Key Insight: Extract Determinism from the Model¶
The central engineering insight: move as much determinism as possible out of the stochastic model and into the deterministic harness.
- Tool definitions should be static and versioned
- Control flow should be explicit and auditable
- State transitions should follow defined patterns
- The harness itself should be unit-testable
- All the stochasticity (creativity, variation) lives in the agent, not the scaffolding
Design Principles for Building Great Harnesses¶
- Fail fast, fail gracefully — Explicit timeouts, immediate error surfacing, circuit breakers, fallback behaviors
- Deterministic scaffolding, stochastic agents — The harness is predictable, the model is creative
- Observability by default — Every tool call logged, reasoning traces stored, real-time dashboards
- Principle of least privilege — Granular permissions, scoped credentials, human gates for high-risk actions
- Idempotency where possible — Safe to retry, deduplication, execution ID tracking
- State is explicit, not implicit — Durable storage, versioned state, clean serialization
Common Failure Modes¶
| Failure Mode | Description | Solution |
|---|---|---|
| Infinite Loop Trap | Repeated identical tool calls | Loop detection, max step limits |
| Context Window Overload | History grows unbounded | Sliding window summarization |
| Tool Confusion | Wrong tool called | Clear descriptions, validation layers |
| Silent Failure | Tool fails, agent doesn't notice | Mandatory error acknowledgment |
| Prompt Injection | User input overwrites system prompt | Input sanitization, output validation |
| Frankenstein Agent | Patched beyond comprehension | Architectural discipline from day one |
How Harness Design Affects Performance¶
- Accuracy: Structured data access + validation steps reduce hallucination
- Reliability: Edge case handling + failure recovery without human intervention
- Efficiency: Caching + parallel tool calls + smart context management
- Safety: Access controls + pattern detection + emergency stop
- Scalability: Modular tool design + multi-instance support + monitoring integration
Key Takeaways¶
- The harness is infrastructure, not magic. Building a good harness requires software engineering discipline, not prompt engineering tricks.

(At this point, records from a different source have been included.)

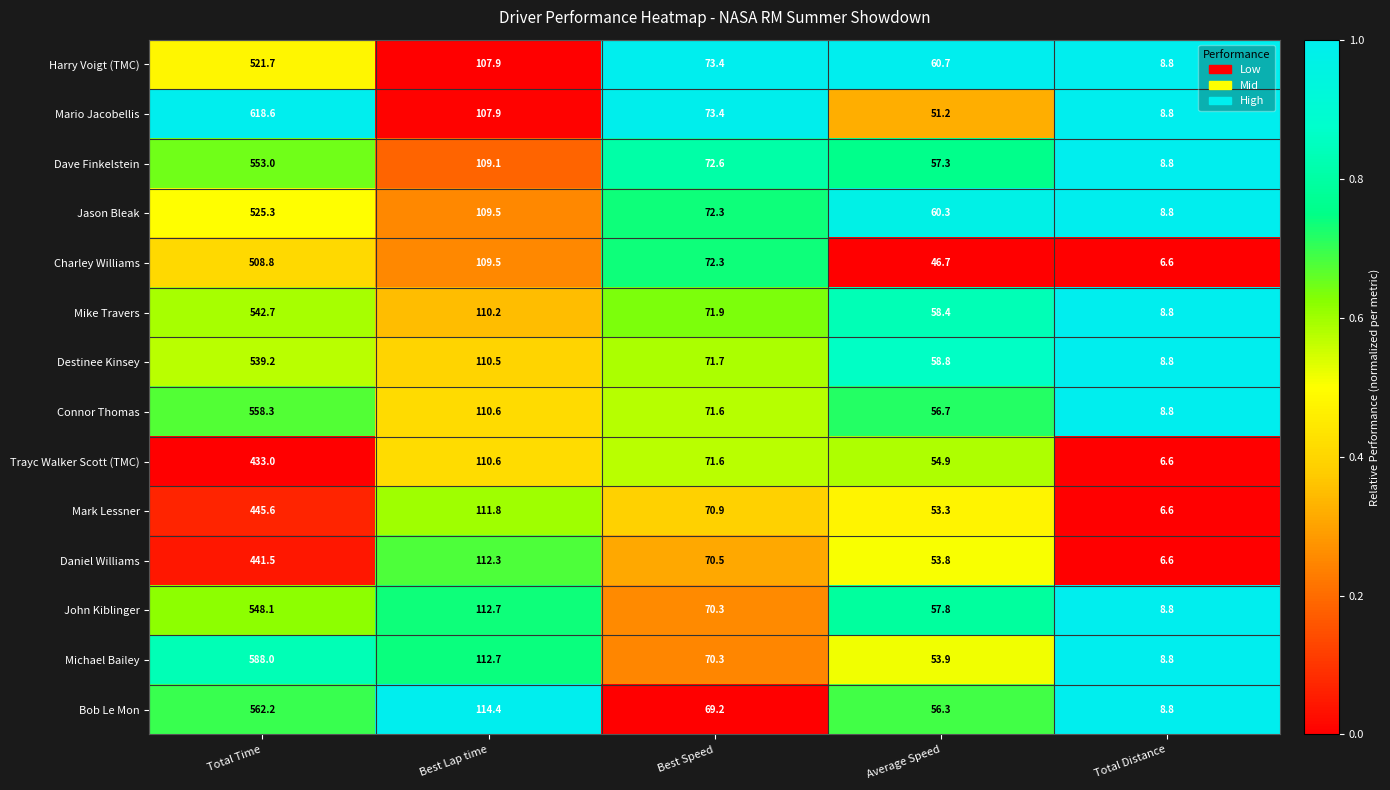

Which series has the largest total across all categories?

Mario Jacobellis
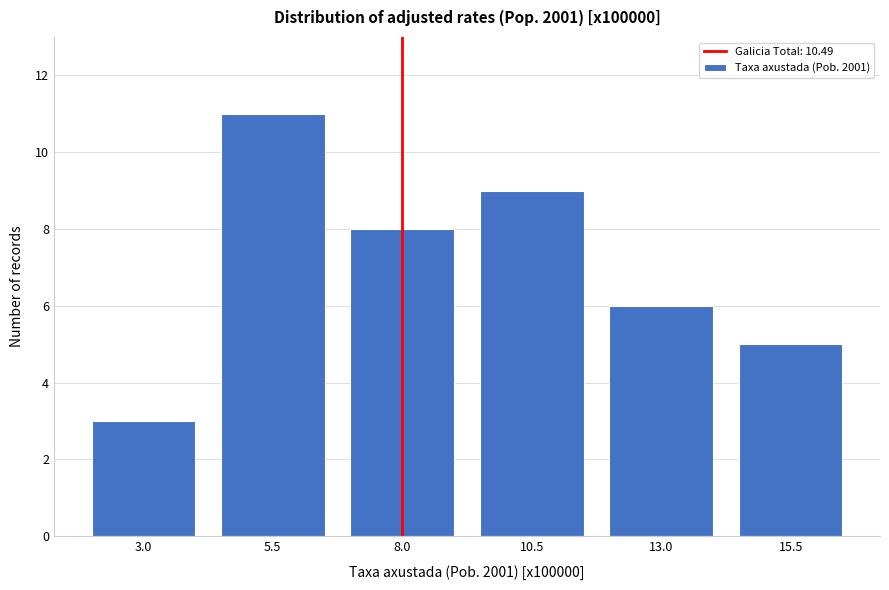

Reading left to right, list all the values displayed in this chart.

3.0=3	5.5=11	8.0=8	10.5=9	13.0=6	15.5=5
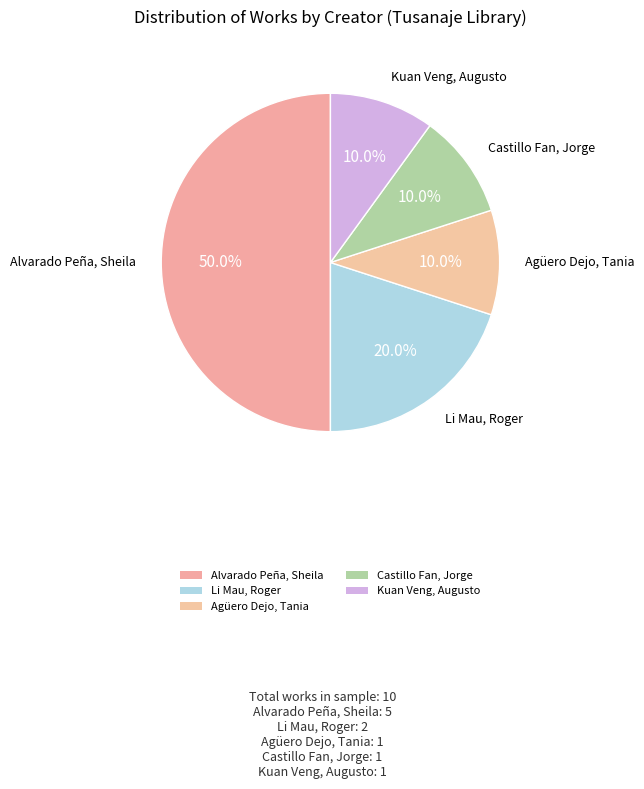

What percentage is the Castillo Fan, Jorge slice, to the nearest percent?

10%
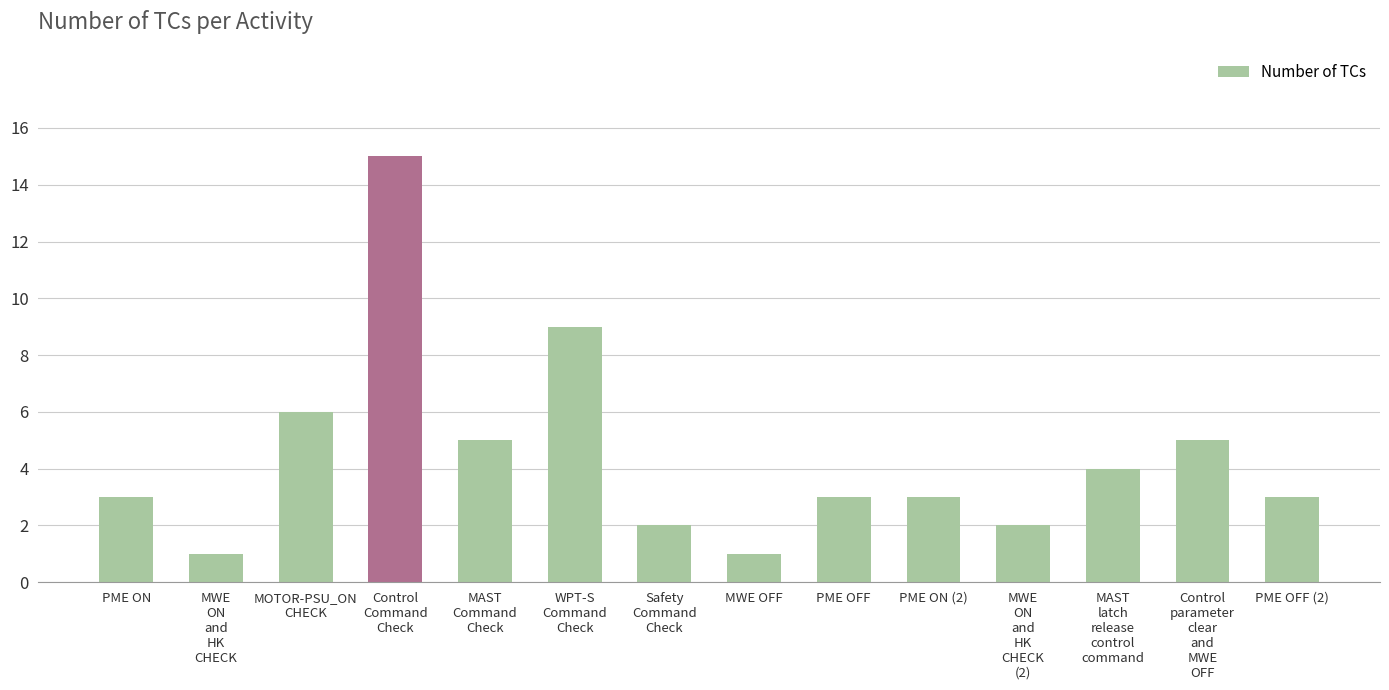

Reading left to right, what are all the values shown in this chart?

PME ON=3	MWE
ON
and
HK
CHECK=1	MOTOR-PSU_ON
CHECK=6	Control
Command
Check=15	MAST
Command
Check=5	WPT-S
Command
Check=9	Safety
Command
Check=2	MWE OFF=1	PME OFF=3	PME ON (2)=3	MWE
ON
and
HK
CHECK
(2)=2	MAST
latch
release
control
command=4	Control
parameter
clear
and
MWE
OFF=5	PME OFF (2)=3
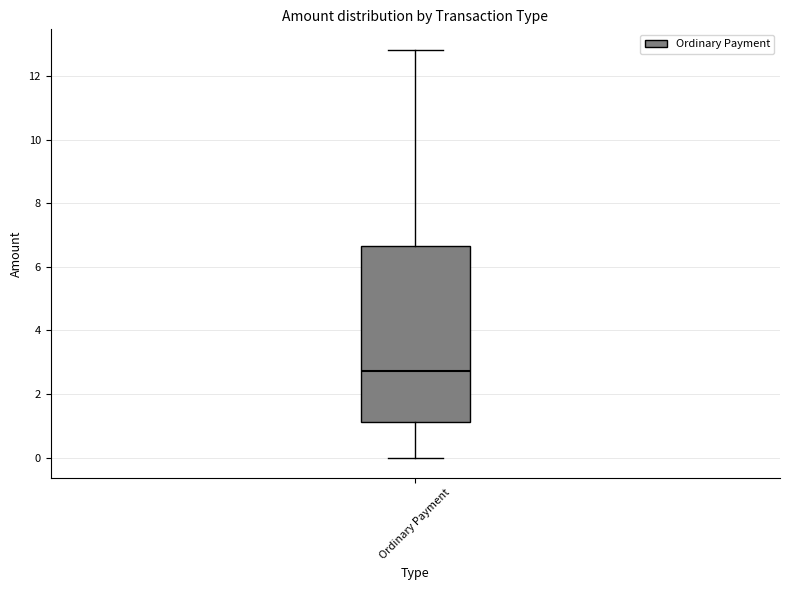

Read this box plot against the y-axis: the position of the median line, the range covered by the box, and the ends of both whiskers. The values are not printed on the chart, so give them approximately, as read against the axis.

median 2.8, box 1.2 to 6.6, whiskers 0.0 to 12.8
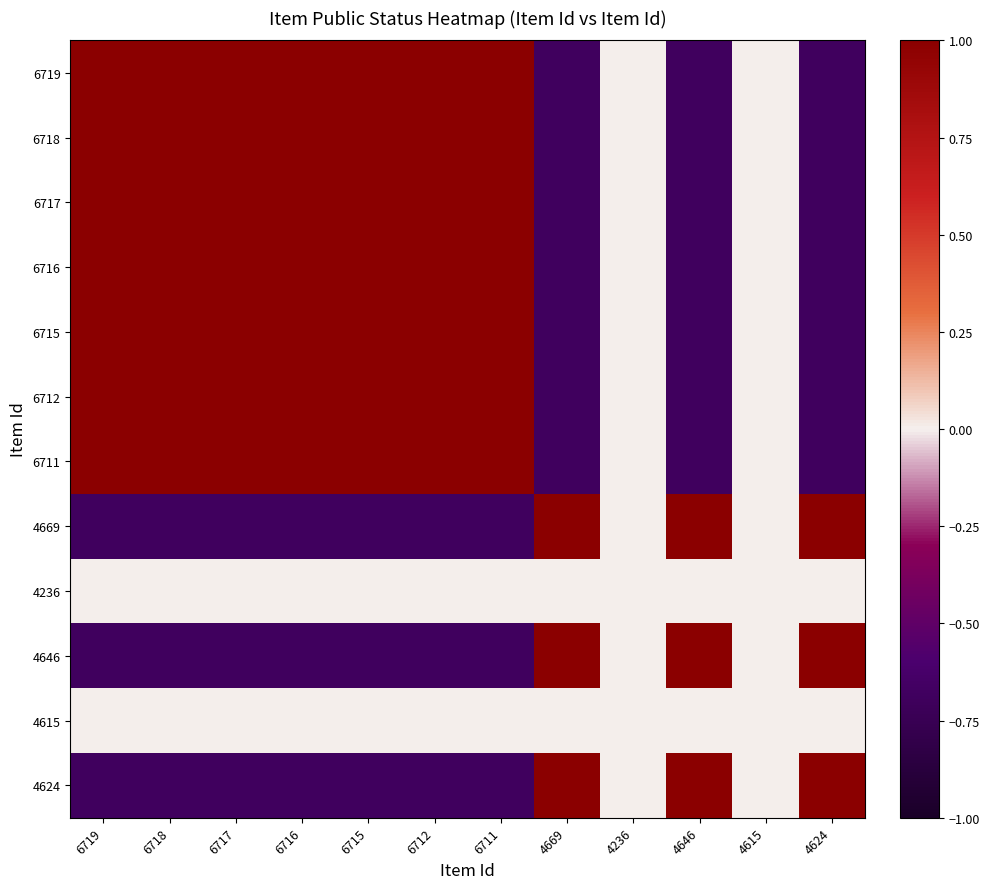

Which label corresponds to the largest value in the chart?

4669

- Start simple, then layer. Begin with the minimal harness that solves your problem.
- Test everything. Unit tests, integration tests, end-to-end tests. Treat it like production software.
- Monitor aggressively. You cannot improve what you cannot measure.
- Design for failure. Assume tools will fail, networks will be slow, and models will hallucinate.
- GPT-3.5 + strong harness > raw GPT-4. The model matters less than what you build around it.
References¶
- Anthropic's Defending Code Reference Harness — Reference implementation demonstrating harness patterns
- LangChain / LangGraph — Popular frameworks for building agent harnesses
- OpenAI Function Calling / Tool Use — API-level infrastructure for harness building
- "ReAct" (Yao et al., 2022) — The reasoning-acting loop foundation
- "Toolformer" (Schick et al., 2023) — How models learn to use tools
These lecture notes summarize and expand upon Tejas Kumar's talk on harnesses in AI. The views expressed are those of the speaker and do not necessarily reflect the position of IBM.